Gemeinsam mit Lehrer Jürg Freivogel geht auch einer der letzten Schultiergärten der Berner Volksschule in Pension. Während 37 Jahren vermittelte der Lehrer den Manuel-Schülern an lebenden Tieren die Faszination für die Biologie.

Jürg Freivogel mit den zwei Schweinen, die der Manuelschule als einzige Tiere erhalten bleiben. (Franziska Scheidegger)
Jürg Freivogel mit den zwei Schweinen, die der Manuelschule als einzige Tiere erhalten bleiben. (Franziska Scheidegger)

Am Elfenauweg liegen die Fahrradunterstände verlassen vor der Manuelschule. Auf dem Areal ist die Stille beinahe greifbar – die Schüler sind seit dem Wochenende in den Sommerferien.

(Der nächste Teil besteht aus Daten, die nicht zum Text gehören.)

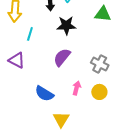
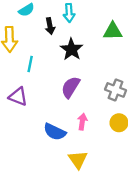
black star: (66, 25) -> (72, 49), turned -30
pink arrow: (77, 88) -> (82, 122), moved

Leer stehen auch zwei grosse Käfige, die den Besucher beim Betreten des Schulhofes empfangen. Bis vor wenigen Tagen lebte darin noch eine Kolonie «Agopornis»-Kleinpapageien und bot den Schülern neben Anschauungsmaterial für den Biologieunterricht auch bunte Pausenunterhaltung. Gemeinsam mit ihrem Betreuer, dem Lehrer Jürg Freivogel, und einer kleinen Armee von Spinnen, Schlangen, Fischen, Käfern und anderem Getier treten die Vögel nun in den Ruhestand.